Hey, Carlos. Francisco Garcia here. A successful HSV-3X, if you, as you know from the map, it's on the 15-1 block. What that will mean is it will put us in the realm of unitization. What will happen then is we'll create a unit for the whole development, and then each block's fiscal term will determine how the entitlement barrels will work. There could be a case if we have a successful 3X and we prove reservoir connectivity, and we're now unitizing the field, that we could be recovering HSV costs from 15-1 with the production from the Lac Da Vang.

Carlos Escalante
VP, Wolfe Research

Oh, I see. All right. That's actually very helpful. Thank you. Thank you, guys. Thank you for the series.

Eric M. Hambly
President and CEO, Murphy Oil

Thanks, Carlos.

Operator

Your next question comes from Charles Meade with Johnson Rice. Your line is open.

Charles Meade
Analyst, Johnson Rice

Yes. Good morning, Eric. I wanted to ask, I think we, I guess in the investment community, we've seen a lot of other companies publish their PSCs, you know, with escalating R factors and all those sorts of things. So I'm curious, is this driven by Vietnam that you can't disclose and, or is it instead a Murphy decision? You know, are we gonna be able to see the PSC terms for Côte d'Ivoire if something develops there?

Eric M. Hambly
President and CEO, Murphy Oil

That's a great question, Charles. We are not allowed under our agreement with Vietnam to publish the terms of our PSC. If we were able to, we would publish them. As Murphy, we're not withholding information that we would like to give you. We're giving you what we can. What we're trying to do in this webinar series is give you as much information as possible that we think is helpful in order for you to create a PSC that closely resembles what we actually have without actually disclosing the terms.

What I think you'll find from us over time, if we see a company like an information provider or a specific analyst that we think is particularly good at modeling our PSCs, then we may say, "Hey, why don't you have a look at so-and-so's model?" As we move forward and we think people are doing a better job or a worse job of modeling our PSCs, we'll try to help as much as we can while complying with the agreement we have with the government of Vietnam.

Charles Meade
Analyst, Johnson Rice

Got it. Any implications for Côte d'Ivoire?

Data items:
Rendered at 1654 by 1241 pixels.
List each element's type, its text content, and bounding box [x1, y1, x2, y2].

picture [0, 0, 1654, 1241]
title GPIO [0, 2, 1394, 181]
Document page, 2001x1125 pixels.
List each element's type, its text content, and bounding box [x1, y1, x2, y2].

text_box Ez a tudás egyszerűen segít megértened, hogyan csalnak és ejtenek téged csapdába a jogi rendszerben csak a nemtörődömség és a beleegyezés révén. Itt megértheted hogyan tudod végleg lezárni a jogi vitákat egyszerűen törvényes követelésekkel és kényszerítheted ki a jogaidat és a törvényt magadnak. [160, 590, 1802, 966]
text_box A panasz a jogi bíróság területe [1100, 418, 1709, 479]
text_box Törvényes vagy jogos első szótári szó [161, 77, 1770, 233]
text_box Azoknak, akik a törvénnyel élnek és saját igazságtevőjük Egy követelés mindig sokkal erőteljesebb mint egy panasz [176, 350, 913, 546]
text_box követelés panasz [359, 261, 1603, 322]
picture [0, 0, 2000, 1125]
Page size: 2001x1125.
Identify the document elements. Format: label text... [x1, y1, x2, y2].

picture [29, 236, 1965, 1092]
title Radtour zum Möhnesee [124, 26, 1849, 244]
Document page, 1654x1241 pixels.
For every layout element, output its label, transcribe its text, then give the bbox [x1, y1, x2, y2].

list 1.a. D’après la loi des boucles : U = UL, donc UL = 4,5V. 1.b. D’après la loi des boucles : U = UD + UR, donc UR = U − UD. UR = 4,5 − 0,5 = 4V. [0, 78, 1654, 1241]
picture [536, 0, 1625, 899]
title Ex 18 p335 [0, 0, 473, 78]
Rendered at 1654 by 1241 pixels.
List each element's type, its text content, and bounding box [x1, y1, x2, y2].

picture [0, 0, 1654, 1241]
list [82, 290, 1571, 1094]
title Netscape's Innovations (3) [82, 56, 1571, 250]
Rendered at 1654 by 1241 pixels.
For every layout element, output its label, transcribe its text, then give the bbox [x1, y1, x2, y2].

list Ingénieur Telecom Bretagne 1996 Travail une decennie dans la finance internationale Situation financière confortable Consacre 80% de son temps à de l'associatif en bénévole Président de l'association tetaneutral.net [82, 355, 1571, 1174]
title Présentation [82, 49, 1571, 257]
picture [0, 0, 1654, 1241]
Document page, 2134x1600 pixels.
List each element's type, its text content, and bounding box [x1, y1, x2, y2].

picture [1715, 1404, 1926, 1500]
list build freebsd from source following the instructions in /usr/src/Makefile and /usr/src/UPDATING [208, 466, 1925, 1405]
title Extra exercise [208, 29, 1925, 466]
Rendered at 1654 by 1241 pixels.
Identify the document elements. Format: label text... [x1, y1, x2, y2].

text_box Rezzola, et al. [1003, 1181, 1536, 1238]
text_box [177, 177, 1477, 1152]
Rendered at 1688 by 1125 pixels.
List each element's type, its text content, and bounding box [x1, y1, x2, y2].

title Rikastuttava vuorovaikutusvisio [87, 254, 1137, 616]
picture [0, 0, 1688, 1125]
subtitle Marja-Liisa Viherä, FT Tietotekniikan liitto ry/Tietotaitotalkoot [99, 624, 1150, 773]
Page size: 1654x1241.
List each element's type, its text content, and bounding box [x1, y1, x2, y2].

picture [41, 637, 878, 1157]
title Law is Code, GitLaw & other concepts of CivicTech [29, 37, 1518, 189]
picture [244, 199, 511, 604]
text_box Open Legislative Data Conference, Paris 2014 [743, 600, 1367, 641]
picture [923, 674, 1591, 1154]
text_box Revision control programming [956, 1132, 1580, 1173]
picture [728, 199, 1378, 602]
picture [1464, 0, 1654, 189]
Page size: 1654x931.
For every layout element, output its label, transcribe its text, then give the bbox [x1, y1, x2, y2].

EXERCISE:
Answer these questions about the call transcript:
1. On which block is the HSV-3X located?
2. What firm is Charles Meade with?
3. Why can't Murphy publish the terms of its PSC for Vietnam?

REPLY:
1. The 15-1 block.
2. Johnson Rice.
3. Murphy's agreement with Vietnam does not allow it.